- JohnMédiateur
http://www.se-unsa.org/spip.php?article7416L’école est actuellement secouée par des tensions autour du genre (ABCD de l’égalité, JRE, Vigigender). On retrouve souvent à leur origine les mêmes militants que ceux de la "manif pour tous". Quels sont leurs liens avec l’extrême droite et/ou le FN ? Comment analysez-vous ce phénomène ?
L’ABCD de l’égalité a focalisé contre lui des groupements dont les motivations, les militants et les actions se croisent et s’entrecroisent avec des appellations diverses. Ils ont pourtant une convergence de méthodes d’attaque : l’accusation de perversité sexuelle. Ils font jouer à fond la fibre de cette perversion proclamée car ils savent très bien que cela touche la personne dans ce qu’elle a de plus profond : l’intimité, l’innocence, la pudeur, l’amour. Farida Belghoul accuse l’Education nationale de promouvoir l’homosexualité, la bisexualité et la transsexualité à l’école. Sur son site, La Fédération autonome de Parents Engagés et Courageux, on trouve de longs articles très argumentés de la part de ses militants pour déclarer que « Débauche masturbatoire et endoctrinement des masses » serait l’objectif final d’un « Nouvel Ordre Sexuel Mondial ». Vigigender parle de « sexe polymorphe » et de « monde androgyne » comme finalité concoctée par l’Education nationale. Sa coordinatrice Esther Rivet explique que des expositions à l’école, financées par l’Etat, apprennent aux femmes à « détester la maternité ». A Strasbourg, une soirée s’est terminée avec l’évocation de relations sexuelles entre personnes de même sexe et de sodomie dans une école Haut-Rhin. La Manif pour tous dit s’opposer à « tout ce qui déconstruit l’identité sexuelle des enfants ».
Les plus-values fermement escomptées de ces réquisitoires sont celles de la peur, de l’indignation, de la panique, de la colère, de la révolte et du… retrait des enfants de l’école par leurs parents.

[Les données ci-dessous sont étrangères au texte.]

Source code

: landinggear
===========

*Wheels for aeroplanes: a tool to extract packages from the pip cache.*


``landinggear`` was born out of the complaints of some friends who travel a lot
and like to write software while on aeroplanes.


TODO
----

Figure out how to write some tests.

Mais pour aussi violents et diffamatoires qu’ils soient, ces accusations et ces faux procès ne sont pas nouveaux. Ils font même partie intégrante de l’histoire scolaire et sociétale. Au 19e siècle la création de l’enseignement secondaire féminin faisaient dire aux conservateurs de l’époque que les jeunes filles déboussolées par leur savoirs allaient « se donner en premier venu » et que la « prostitution » et le « suicide » en seraient la rançon. On reprochait que la création du baccalauréat en 1924 fasse sortir les femmes de leur « tradition séculaire » qui était celle du foyer et des enfants. Dans les années 60, ceux qui s’opposaient à la mixité filles-garçons dans les établissements scolaires affirmaient avec horreur que lycées allaient devenir des « bordels ». Sans oublier que les femmes qui voulaient se maquiller, porter le pantalon ou prendre la pilule se faisaient traiter de « putes », de « garces » et de « salopes ». Et les garçons qui se laissaient pousser les cheveux longs à la mode des Beatles se faisaient traiter de « gonzesses ». Actuellement, certains parlent de « féminisation du monde ».
Quant au Front national, il a toujours été un champion des accusations de « décadence » sexuelle à l’école : un véritable athlète dans ce domaine. Par exemple, à la fin des années 90, dans le contexte des affaires de pédophilie en Belgique et en France, Bruno Gollnisch profitait de cette actualité pour accuser les gouvernants de « laxisme », avec leurs « lois tordues » qui n’empêchaient pas les « détraqués sexuels » de venir rôder autour des écoles avant d’avoir purgé leur peine. Cette pédophilie était devenue un « mal français » qui s’était abattu sur notre pays, disait-il. Au moment de l’accès de la « pilule du lendemain » dans les établissements scolaires, il était question dans Français d’abord ! d’une école où l’on y apprenait désormais la « débauche ». D’autres numéros parlaient d’une école dans laquelle on faisait lire sciemment aux élèves des textes pornographiques. Prostitution/pornographie/pédophilie a été l’éternel triptyque que l’extrême droite a toujours mis en avant pour mieux insulter et dramatiser les changements scolaires qu’elle refusait. L’esprit de 1968 était derrière toutes ces horreurs, et cette extrême droite le dit encore aujourd’hui.